PENASULTRA.ID, JAKARTA – Beberapa waktu yang lalu, publik dikejutkan dengan adanya kasus yang “diduga” kekerasan dalam rumah tangga (KDRT). Narasi maupun informasi yang beredar di media maupun media sosial memunculkan beragam spekulasi.
Pada akhirnya salah satu pihak kemudian ditetapkan sebagai tersangka. Bagi Jalastoria kesemuanya merupakan kompleksitas yang harus dilihat secara cermat, proporsional, dan adil.
Kasus KDRT harus dicermati secara hati-hati dan komprehensif. Harus ada komitmen serius dan keberanian untuk melihat dan mengekplorasi lebih dalam terhadap peristiwa-peristiwa yang menyertainya.
Optik, perspektif dan analisis gender harus digunakan untuk membongkar secara tuntas bagaimana relasi kuasa (power relation) dan posisi dari para pihak (pasangan).
Melalui dua variabel tersebut maka kontekstualisasi kasus akan dapat dianalisis secara lebih jelas tidak saja pada saat kejadian (factum) atau pasca kejadian (post factum), namun juga lebih penting sebelum kejadian (pre factum).
Hal ini akan sangat membantu proses pengungkapan kasus guna menemukan kebenaran materiil yang diharapkan.
Ketimpangan Relasi Kuasa dan Kekerasan
Variabel penting dalam analisis gender adalah relasi kuasa yang akan sangat membantu dalam menjelaskan peran-peran dominan di satu sisi dan sub dominan disisi lain.

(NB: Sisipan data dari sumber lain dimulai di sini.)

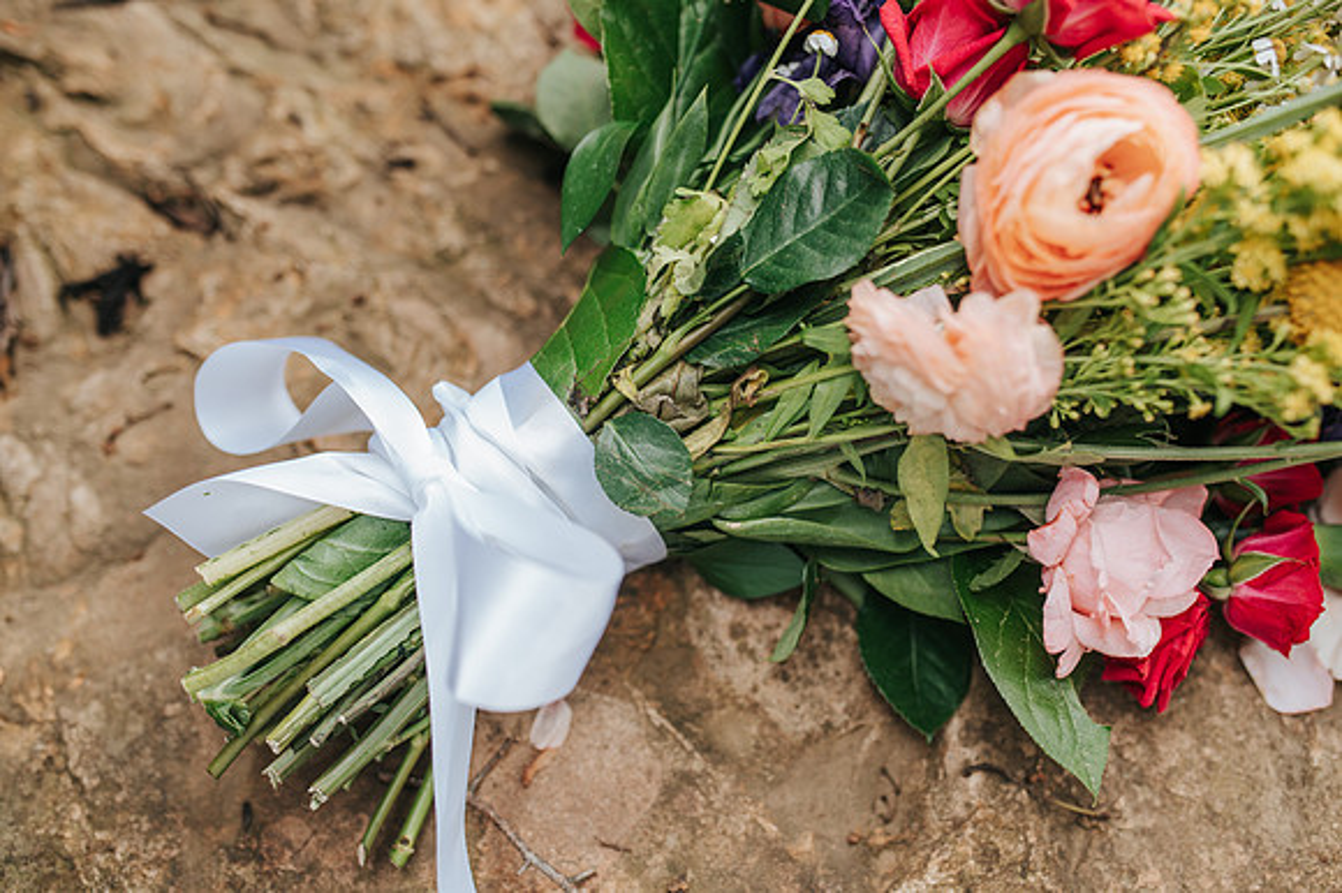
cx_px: 671
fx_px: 1304
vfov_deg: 37.8
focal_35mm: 35
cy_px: 446
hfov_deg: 54.5
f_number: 2.8
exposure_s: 1/1000
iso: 500
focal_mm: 35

Sudah jamak diketahui, dipahami bahkan diyakini dalam kultur masyarakat bahwa seorang perempuan yang juga seorang istri dan ibu memiliki kuasa yang lebih terbatas dibanding laki-laki. Artinya, dalam relasi personal suami istri ketimpangan atas relasi kuasa (power inbalance) itu terjadi dan berdampak.
Sebagai sosok yang memiliki keterbatasan kuasa, perempuan cenderung tidak memiliki banyak alternatif maupun pilihan-pilihan menentukan tindakan atau mengambil keputusan berkaitan dengan rumah tangganya bahkan dirinya.
Berbeda dengan laki-laki yang sejak
dilahirkan sudah dikonstruksikan sebagai pemegang previlege dan kuasa yang lebih besar, akan memiliki lebih banyak pilihan bahkan dapat menentukan apa yang dapat dipilih oleh istri dan anak-anaknya.
Pemegang kuasa dalam keluarga itu sangat berisiko menyalahgunakan
kuasanya untuk bebas melakukan apa saja termasuk kekerasan. Melihat pada konstruksi tersebut maka peristiwa-peristiwa sebelum terjadinya (pre factum) dugaan KDRT itu harus juga dilihat secara utuh dan cermat.
Pengalaman-pengalaman dari pihak-pihak harus menjadi dasar dari proses pemeriksaan lebih lanjut. Atas dasar itu sangat mungkin dalam hal ini perempuan/istri adalah subyek yang terdampak dari ketimpangan relasi kuasa yang berujung pada kekerasan.